DAV sieht bei geplantem Hinweisgeberschutzgesetz Nachbesserungsbedarf

Der Deutsche Anwaltverein (DAV) begrüßt den Referen­ten­entwurf des Bundesjustizministeriums für ein Hinweisgeber­schutz­ge­setz (HinSchG), sieht in seiner Stellungnahme dazu aber noch Klarstellungsbedarf beim persönlichen Anwendungsbereich und beim Verhältnis zu anderen Regelungen. Auch fordert der DAV einen Vorrang interner Meldungen.

DAV: Entwurf schafft Rechtsklarheit

Mit dem Gesetz soll die Whistleblower-Richtlinie (EU) 2019/1937 umgesetzt werden, die bereits zum 17.12.2021 in nationales Recht hätte umgesetzt werden müssen.
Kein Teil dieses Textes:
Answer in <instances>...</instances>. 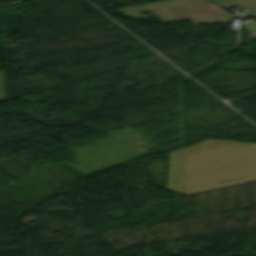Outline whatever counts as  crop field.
<instances>
[{"label":"crop field","instance_id":"crop-field-2","mask_svg":"<svg viewBox=\"0 0 256 256\" xmlns=\"http://www.w3.org/2000/svg\"><path fill=\"white\" fill-rule=\"evenodd\" d=\"M120 10L124 16L134 19L156 16L164 24L189 20L195 26L199 23L228 22L235 18L203 0H175ZM146 11L154 15H141Z\"/></svg>","mask_w":256,"mask_h":256},{"label":"crop field","instance_id":"crop-field-4","mask_svg":"<svg viewBox=\"0 0 256 256\" xmlns=\"http://www.w3.org/2000/svg\"><path fill=\"white\" fill-rule=\"evenodd\" d=\"M249 16H252V17L256 18V11L252 12L251 14H249V15L243 17V18L245 19V18H247V17H249ZM255 23H256V22H255Z\"/></svg>","mask_w":256,"mask_h":256},{"label":"crop field","instance_id":"crop-field-1","mask_svg":"<svg viewBox=\"0 0 256 256\" xmlns=\"http://www.w3.org/2000/svg\"><path fill=\"white\" fill-rule=\"evenodd\" d=\"M256 180V144L208 139L169 153L166 189L192 195Z\"/></svg>","mask_w":256,"mask_h":256},{"label":"crop field","instance_id":"crop-field-3","mask_svg":"<svg viewBox=\"0 0 256 256\" xmlns=\"http://www.w3.org/2000/svg\"><path fill=\"white\" fill-rule=\"evenodd\" d=\"M250 32L251 37H256V25H247V29Z\"/></svg>","mask_w":256,"mask_h":256}]
</instances>
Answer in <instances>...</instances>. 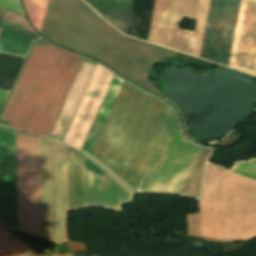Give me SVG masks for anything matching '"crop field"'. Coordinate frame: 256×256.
Segmentation results:
<instances>
[{
  "label": "crop field",
  "mask_w": 256,
  "mask_h": 256,
  "mask_svg": "<svg viewBox=\"0 0 256 256\" xmlns=\"http://www.w3.org/2000/svg\"><path fill=\"white\" fill-rule=\"evenodd\" d=\"M164 105L158 98L124 82L90 156L127 182ZM165 107L172 112L182 138L197 146L183 136L176 114L167 104ZM166 108L128 180L138 190H150L178 134L175 120ZM180 135L178 134L152 191L179 192L200 148L202 150L180 193H151L199 198L205 161L213 149L194 147ZM129 183L127 185L136 192H148L138 191Z\"/></svg>",
  "instance_id": "obj_1"
},
{
  "label": "crop field",
  "mask_w": 256,
  "mask_h": 256,
  "mask_svg": "<svg viewBox=\"0 0 256 256\" xmlns=\"http://www.w3.org/2000/svg\"><path fill=\"white\" fill-rule=\"evenodd\" d=\"M82 59L37 42L1 118L47 136Z\"/></svg>",
  "instance_id": "obj_2"
},
{
  "label": "crop field",
  "mask_w": 256,
  "mask_h": 256,
  "mask_svg": "<svg viewBox=\"0 0 256 256\" xmlns=\"http://www.w3.org/2000/svg\"><path fill=\"white\" fill-rule=\"evenodd\" d=\"M196 201L199 213L186 214L189 234L223 240L256 235V181L207 164L202 198Z\"/></svg>",
  "instance_id": "obj_3"
},
{
  "label": "crop field",
  "mask_w": 256,
  "mask_h": 256,
  "mask_svg": "<svg viewBox=\"0 0 256 256\" xmlns=\"http://www.w3.org/2000/svg\"><path fill=\"white\" fill-rule=\"evenodd\" d=\"M17 231L40 237L38 137L16 131Z\"/></svg>",
  "instance_id": "obj_4"
},
{
  "label": "crop field",
  "mask_w": 256,
  "mask_h": 256,
  "mask_svg": "<svg viewBox=\"0 0 256 256\" xmlns=\"http://www.w3.org/2000/svg\"><path fill=\"white\" fill-rule=\"evenodd\" d=\"M199 0H155L148 41L190 52L193 32L180 30L184 16L196 18Z\"/></svg>",
  "instance_id": "obj_5"
},
{
  "label": "crop field",
  "mask_w": 256,
  "mask_h": 256,
  "mask_svg": "<svg viewBox=\"0 0 256 256\" xmlns=\"http://www.w3.org/2000/svg\"><path fill=\"white\" fill-rule=\"evenodd\" d=\"M113 76L97 65L63 142L80 149Z\"/></svg>",
  "instance_id": "obj_6"
},
{
  "label": "crop field",
  "mask_w": 256,
  "mask_h": 256,
  "mask_svg": "<svg viewBox=\"0 0 256 256\" xmlns=\"http://www.w3.org/2000/svg\"><path fill=\"white\" fill-rule=\"evenodd\" d=\"M229 66L256 75L255 0H241Z\"/></svg>",
  "instance_id": "obj_7"
},
{
  "label": "crop field",
  "mask_w": 256,
  "mask_h": 256,
  "mask_svg": "<svg viewBox=\"0 0 256 256\" xmlns=\"http://www.w3.org/2000/svg\"><path fill=\"white\" fill-rule=\"evenodd\" d=\"M0 221L16 229L15 131L1 127Z\"/></svg>",
  "instance_id": "obj_8"
},
{
  "label": "crop field",
  "mask_w": 256,
  "mask_h": 256,
  "mask_svg": "<svg viewBox=\"0 0 256 256\" xmlns=\"http://www.w3.org/2000/svg\"><path fill=\"white\" fill-rule=\"evenodd\" d=\"M123 82L124 80L114 76L98 110V113L92 123V126L86 136V139L80 149L81 151L90 154Z\"/></svg>",
  "instance_id": "obj_9"
},
{
  "label": "crop field",
  "mask_w": 256,
  "mask_h": 256,
  "mask_svg": "<svg viewBox=\"0 0 256 256\" xmlns=\"http://www.w3.org/2000/svg\"><path fill=\"white\" fill-rule=\"evenodd\" d=\"M83 207L82 154L68 148V210Z\"/></svg>",
  "instance_id": "obj_10"
},
{
  "label": "crop field",
  "mask_w": 256,
  "mask_h": 256,
  "mask_svg": "<svg viewBox=\"0 0 256 256\" xmlns=\"http://www.w3.org/2000/svg\"><path fill=\"white\" fill-rule=\"evenodd\" d=\"M32 38L2 29L0 33V51L24 56Z\"/></svg>",
  "instance_id": "obj_11"
},
{
  "label": "crop field",
  "mask_w": 256,
  "mask_h": 256,
  "mask_svg": "<svg viewBox=\"0 0 256 256\" xmlns=\"http://www.w3.org/2000/svg\"><path fill=\"white\" fill-rule=\"evenodd\" d=\"M13 253H18L20 256H44L0 227V255Z\"/></svg>",
  "instance_id": "obj_12"
},
{
  "label": "crop field",
  "mask_w": 256,
  "mask_h": 256,
  "mask_svg": "<svg viewBox=\"0 0 256 256\" xmlns=\"http://www.w3.org/2000/svg\"><path fill=\"white\" fill-rule=\"evenodd\" d=\"M209 1L210 0H200L199 9H198V15H197V20L195 25L191 52H190L191 55H195L198 57L200 55V49H201V44L203 39Z\"/></svg>",
  "instance_id": "obj_13"
},
{
  "label": "crop field",
  "mask_w": 256,
  "mask_h": 256,
  "mask_svg": "<svg viewBox=\"0 0 256 256\" xmlns=\"http://www.w3.org/2000/svg\"><path fill=\"white\" fill-rule=\"evenodd\" d=\"M33 26L40 31L48 0H23Z\"/></svg>",
  "instance_id": "obj_14"
},
{
  "label": "crop field",
  "mask_w": 256,
  "mask_h": 256,
  "mask_svg": "<svg viewBox=\"0 0 256 256\" xmlns=\"http://www.w3.org/2000/svg\"><path fill=\"white\" fill-rule=\"evenodd\" d=\"M4 19L3 27L38 38V36L28 27L23 17L7 10Z\"/></svg>",
  "instance_id": "obj_15"
},
{
  "label": "crop field",
  "mask_w": 256,
  "mask_h": 256,
  "mask_svg": "<svg viewBox=\"0 0 256 256\" xmlns=\"http://www.w3.org/2000/svg\"><path fill=\"white\" fill-rule=\"evenodd\" d=\"M231 171L256 180V158H251L241 162H235Z\"/></svg>",
  "instance_id": "obj_16"
},
{
  "label": "crop field",
  "mask_w": 256,
  "mask_h": 256,
  "mask_svg": "<svg viewBox=\"0 0 256 256\" xmlns=\"http://www.w3.org/2000/svg\"><path fill=\"white\" fill-rule=\"evenodd\" d=\"M0 6L21 13L17 0H0Z\"/></svg>",
  "instance_id": "obj_17"
},
{
  "label": "crop field",
  "mask_w": 256,
  "mask_h": 256,
  "mask_svg": "<svg viewBox=\"0 0 256 256\" xmlns=\"http://www.w3.org/2000/svg\"><path fill=\"white\" fill-rule=\"evenodd\" d=\"M71 251H87L82 242L70 243Z\"/></svg>",
  "instance_id": "obj_18"
},
{
  "label": "crop field",
  "mask_w": 256,
  "mask_h": 256,
  "mask_svg": "<svg viewBox=\"0 0 256 256\" xmlns=\"http://www.w3.org/2000/svg\"><path fill=\"white\" fill-rule=\"evenodd\" d=\"M8 93H9L8 91H4V90L0 89V111L2 109V106H3L4 102H5V99H6L7 95H8Z\"/></svg>",
  "instance_id": "obj_19"
},
{
  "label": "crop field",
  "mask_w": 256,
  "mask_h": 256,
  "mask_svg": "<svg viewBox=\"0 0 256 256\" xmlns=\"http://www.w3.org/2000/svg\"><path fill=\"white\" fill-rule=\"evenodd\" d=\"M1 29H2V28L0 27V31H1Z\"/></svg>",
  "instance_id": "obj_20"
}]
</instances>
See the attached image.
Den Referentenentwurf des Bundesjustizministeriums begrüßt der DAV in seinem Ansinnen. "Der Entwurf schafft in diesem wichtigen Bereich der Compliance endlich Rechts­klarheit und beendet zumindest die Unsicherheit, wie die Regelungen der EU-Richtlinie nach Ablauf der Umsetzungsfrist anzuwenden sind" betont DAV-Hauptge­schäfts­führerin Sylvia Ruge.

Aber noch weiterer Klarstellungsbedarf

Einige Probleme blieben nach Einschätzung des DAV jedoch bestehen: "Unklar ist in vielen Konstel­la­tionen schon, wer sich überhaupt auf den Schutz berufen kann, denke man beispielsweise an Leihar­beit­nehmer:innen im Verhältnis zum Entleiher oder an ausgeschiedene Angestellte", so Ruge. Auch das Verhältnis zu anderen Regelungen, die ebenfalls einen Schutz von Hinweis­gebern verfolgen (etwa Arbeits­schutz­gesetz, Gesetz zum Schutz vor Geschäfts­ge­heim­nissen, DS-GVO), müsse im weiteren Verfahren dringend klarge­stellt werden. Überschnei­dungen und Widersprüche würden sonst zu Rechts­un­si­cherheit bei Hinweis­gebern, Unternehmen und Betroffenen führen.

DAV fordert Vorrang interner Meldungen

Sinnvoll wäre es laut DAV auch, durch entspre­chende Anreize die in der Richtlinie angelegte Priori­sierung einer internen gegenüber der externen Meldung zu übernehmen – anstatt mit einer Wahlfreiheit über das Ziel hinaus­zu­schießen. "Wir befinden uns in einem Spannungsfeld: Dem berech­tigten Anliegen der Aufdeckung von Missständen steht der ebenso berechtigte Schutz von Betriebs­ge­heim­nissen entgegen", so Ruge. "Interne Behand­lungen vergrößern die Chance einer schnellen Behebung des Problems und einer Gesichts­wahrung für alle Beteiligten – auch im Fall eines Irrtums." Sofern der Gesetzgeber selbst keine Anreize setzen möchte, eine interne Meldung vorrangig vorzunehmen, sollte zumindest den Beschäf­ti­gungs­gebern mit internen Meldestellen die Möglichkeit eigener Anreize eröffnet werden.

Redaktion beck-aktuell, 17. Mai 2022.